Collected data:
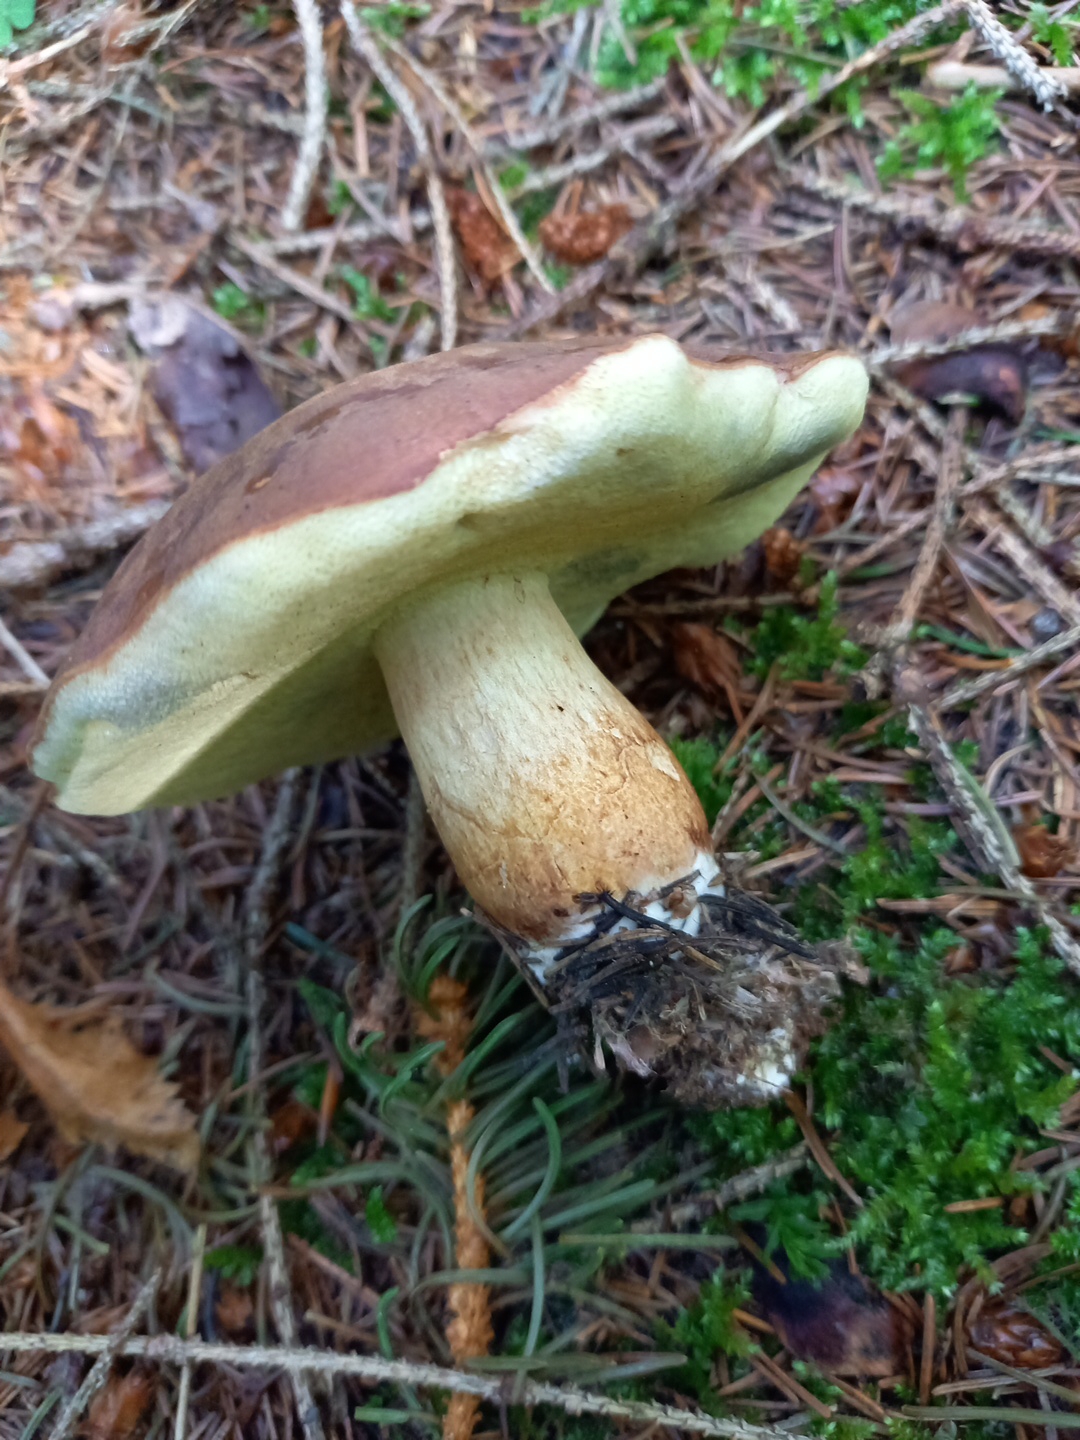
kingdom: Fungi
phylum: Basidiomycota
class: Agaricomycetes
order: Boletales
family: Boletaceae
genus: Imleria
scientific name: Imleria badia
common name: brunstokket rørhat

**WHAT IS REQUIRED**
Render each line of the rows above as a JSON list of strings, one string per line, with blank lines omitted. Leave the pictures out of the output.

**CORRECT RESPONSE**
[
  "kingdom: Fungi",
  "phylum: Basidiomycota",
  "class: Agaricomycetes",
  "order: Boletales",
  "family: Boletaceae",
  "genus: Imleria",
  "scientific name: Imleria badia",
  "common name: brunstokket rørhat"
]